People queue to receive COVID-19 vaccine at a drugstore along Bayan-Bayan Ave. in Marikina City during the pilot implementation of the government’s “Resbakuna sa mga Botika” program on Jan. 20, 2022.
The STAR/Walter Bollozos

MANILA, Philippines — Government funds have been made available to support the University of the Philippines-Manila’s vaccine immune response study, which focuses on the World Health Organization (WHO) Solidarity COVID-19 Vaccine Trials in the country.

Titled “Vaccine Immune Response and Outcome Monitoring with Epitope Sequences (VIROMES): Application to the Philippine WHO Solidarity COVID-19 Vaccine Trial,” the study is led by Dr. Salvador Eugenio Caoili of the UP-Manila College of Medicine.

The Department of Science and Technology-Philippine Council for Health Research and Development (DOST-PCHRD) is now funding this two-year study, which started with an initial 125 participants, according to Science Secretary Fortunato dela Peña.

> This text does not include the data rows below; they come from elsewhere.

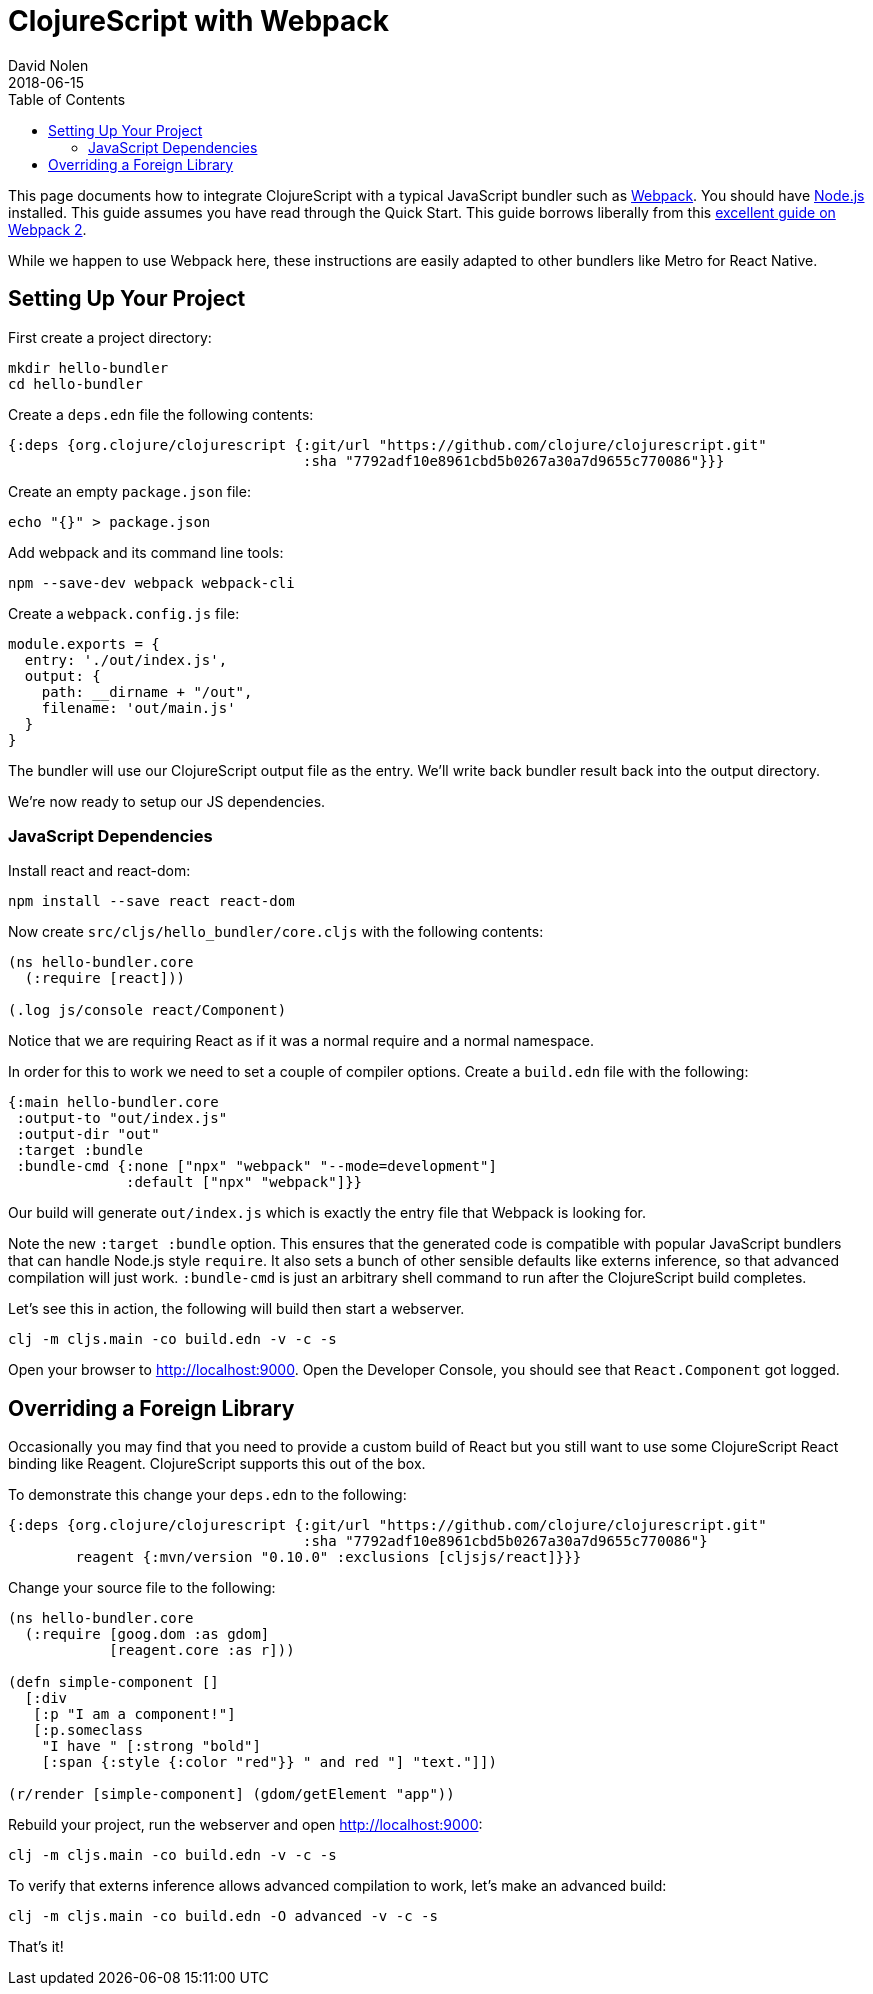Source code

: = ClojureScript with Webpack
David Nolen
2018-06-15
:type: guides
:toc: macro
:icons: font

ifdef::env-github,env-browser[:outfilesuffix: .adoc]

toc::[]

This page documents how to integrate ClojureScript with a typical JavaScript
bundler such as http://webpack.js.org[Webpack]. You should have
http://nodejs.org[Node.js] installed. This guide assumes you have read through the Quick
Start. This guide borrows liberally from this
https://scotch.io/tutorials/setup-a-react-environment-using-webpack-and-babel[excellent
guide on Webpack 2].

While we happen to use Webpack here, these instructions are easily adapted
to other bundlers like Metro for React Native.

[[setting-up]]
== Setting Up Your Project

First create a project directory:

[source,bash]
```
mkdir hello-bundler
cd hello-bundler
```

Create a `deps.edn` file the following contents:

[source,clojure]
```
{:deps {org.clojure/clojurescript {:git/url "https://github.com/clojure/clojurescript.git"
                                   :sha "7792adf10e8961cbd5b0267a30a7d9655c770086"}}}
```

Create an empty `package.json` file:

[source,bash]
```
echo "{}" > package.json
```

Add webpack and its command line tools:
[source,bash]
```
npm --save-dev webpack webpack-cli
```

Create a `webpack.config.js` file:

[source,javascript]
```
module.exports = {
  entry: './out/index.js',
  output: {
    path: __dirname + "/out",
    filename: 'out/main.js'
  }
}
```

The bundler will use our ClojureScript output file as the entry. We'll write
back bundler result back into the output directory.

We're now ready to setup our JS dependencies.

[[javascript-dependencies]]
=== JavaScript Dependencies

Install react and react-dom:

[source,json]
```
npm install --save react react-dom
```

Now create `src/cljs/hello_bundler/core.cljs` with the following contents:

[source,clojure]
```
(ns hello-bundler.core
  (:require [react]))

(.log js/console react/Component)
```

Notice that we are requiring React as if it was a normal require and a normal
namespace.

In order for this to work we need to set a couple of compiler options. Create
a `build.edn` file with the following:

[source,clojure]
```
{:main hello-bundler.core
 :output-to "out/index.js"
 :output-dir "out"
 :target :bundle
 :bundle-cmd {:none ["npx" "webpack" "--mode=development"]
              :default ["npx" "webpack"]}}
```

Our build will generate `out/index.js` which is exactly the entry file that
Webpack is looking for.

Note the new `:target :bundle` option. This ensures that the generated code
is compatible with popular JavaScript bundlers that can handle Node.js style
`require`. It also sets a bunch of other sensible defaults like externs
inference, so that advanced compilation will just work. `:bundle-cmd` is just
an arbitrary shell command to run after the ClojureScript build completes.

Let's see this in action, the following will build then start a webserver.

[source,bash]
```
clj -m cljs.main -co build.edn -v -c -s
```

Open your browser to http://localhost:9000. Open the Developer Console, you
should see that `React.Component` got logged.

[[overriding-foreign-lib]]
== Overriding a Foreign Library

Occasionally you may find that you need to provide a custom build of React but
you still want to use some ClojureScript React binding like Reagent.
ClojureScript supports this out of the box.

To demonstrate this change your `deps.edn` to the following:

[source,clojure]
```
{:deps {org.clojure/clojurescript {:git/url "https://github.com/clojure/clojurescript.git"
                                   :sha "7792adf10e8961cbd5b0267a30a7d9655c770086"}
        reagent {:mvn/version "0.10.0" :exclusions [cljsjs/react]}}}
```

Change your source file to the following:

[source,clojure]
```
(ns hello-bundler.core
  (:require [goog.dom :as gdom]
            [reagent.core :as r]))

(defn simple-component []
  [:div
   [:p "I am a component!"]
   [:p.someclass
    "I have " [:strong "bold"]
    [:span {:style {:color "red"}} " and red "] "text."]])

(r/render [simple-component] (gdom/getElement "app"))
```

Rebuild your project, run the webserver and open http://localhost:9000:

[source,bash]
```
clj -m cljs.main -co build.edn -v -c -s
```

To verify that externs inference allows advanced compilation to work,
let's make an advanced build:

[source,bash]
```
clj -m cljs.main -co build.edn -O advanced -v -c -s
```

That's it!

Among the objectives of the project which started in September 2021 are to compare the SARS-CoV-2 strains among participants in the vaccinated-group and placebo-injected group, determine genomic variations of SARS-CoV-2 detected among WHO Solidarity Trial Vaccine (STV) participants, and to correlate the molecular characteristics of circulating SARS-CoV-2 genotypes with the severity of COVID-19 and host immune response.

Dela Peña said that the study could form part of a comprehensive framework for diagnosis, treatment and prevention of COVID-19, especially in the setting of mass vaccination with a wide variety of distinct vaccines that complicates disease surveillance and vaccine program monitoring.

“More importantly, this also would build up local capacity to better address the continuous threat of emerging and re-emerging infectious diseases,” Dela Peña said in his weekly virtual Bayanihan report.

The WHO STV campaign started last January with four COVID-19 vaccines provided by the WHO.

The DOST-PCHRD has also provided R&D funding to a study by UP-Manila to check on the efficacy of the COVID-19 vaccines being administered with emergency use authorization by the Food and Drug Administration in the national vaccination rollout in the country.

The UP-Manila study is led by Dr. Regina Berba, working together with the Philippine Society for Microbiology and Infectious Diseases, local government units and the Department of Health for the 12-month nationwide surveillance program which started last June.

The study seeks to cover at least 5,000 fully vaccinated adults via antibody testing that will be done at weeks 2, 12, 24, 36 and 52 after receiving the second dose.